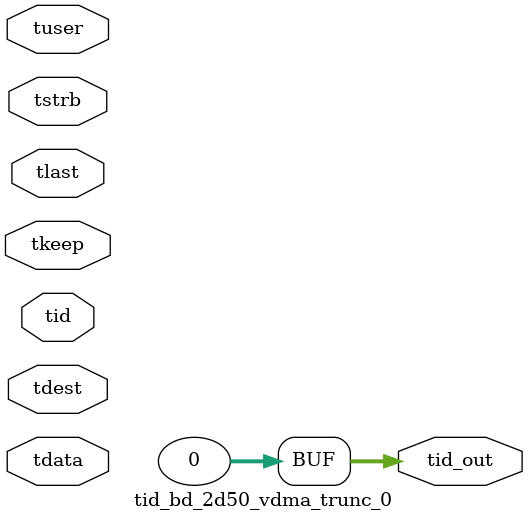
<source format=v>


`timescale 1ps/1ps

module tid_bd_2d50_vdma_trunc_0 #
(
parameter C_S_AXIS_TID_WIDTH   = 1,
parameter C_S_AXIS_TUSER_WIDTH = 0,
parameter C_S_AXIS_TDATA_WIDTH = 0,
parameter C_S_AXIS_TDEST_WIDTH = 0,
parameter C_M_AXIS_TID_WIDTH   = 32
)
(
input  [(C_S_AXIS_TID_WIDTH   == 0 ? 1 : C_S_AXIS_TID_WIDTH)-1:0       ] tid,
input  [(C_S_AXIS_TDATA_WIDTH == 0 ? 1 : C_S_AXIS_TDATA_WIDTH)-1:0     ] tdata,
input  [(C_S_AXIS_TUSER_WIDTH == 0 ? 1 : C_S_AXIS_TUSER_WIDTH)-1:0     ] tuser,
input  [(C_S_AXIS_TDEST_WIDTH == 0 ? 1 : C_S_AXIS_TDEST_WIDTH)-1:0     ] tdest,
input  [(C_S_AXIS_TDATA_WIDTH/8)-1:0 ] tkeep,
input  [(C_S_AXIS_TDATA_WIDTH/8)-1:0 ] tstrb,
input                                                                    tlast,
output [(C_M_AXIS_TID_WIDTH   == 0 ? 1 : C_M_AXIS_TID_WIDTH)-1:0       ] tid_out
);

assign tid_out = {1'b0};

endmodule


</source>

■ ■ ■ ■

** Problem requirements **
Repeat the lines above exactly, and keep every picture out.

** Exercise output **
<source format=v>


`timescale 1ps/1ps

module tid_bd_2d50_vdma_trunc_0 #
(
parameter C_S_AXIS_TID_WIDTH   = 1,
parameter C_S_AXIS_TUSER_WIDTH = 0,
parameter C_S_AXIS_TDATA_WIDTH = 0,
parameter C_S_AXIS_TDEST_WIDTH = 0,
parameter C_M_AXIS_TID_WIDTH   = 32
)
(
input  [(C_S_AXIS_TID_WIDTH   == 0 ? 1 : C_S_AXIS_TID_WIDTH)-1:0       ] tid,
input  [(C_S_AXIS_TDATA_WIDTH == 0 ? 1 : C_S_AXIS_TDATA_WIDTH)-1:0     ] tdata,
input  [(C_S_AXIS_TUSER_WIDTH == 0 ? 1 : C_S_AXIS_TUSER_WIDTH)-1:0     ] tuser,
input  [(C_S_AXIS_TDEST_WIDTH == 0 ? 1 : C_S_AXIS_TDEST_WIDTH)-1:0     ] tdest,
input  [(C_S_AXIS_TDATA_WIDTH/8)-1:0 ] tkeep,
input  [(C_S_AXIS_TDATA_WIDTH/8)-1:0 ] tstrb,
input                                                                    tlast,
output [(C_M_AXIS_TID_WIDTH   == 0 ? 1 : C_M_AXIS_TID_WIDTH)-1:0       ] tid_out
);

assign tid_out = {1'b0};

endmodule


</source>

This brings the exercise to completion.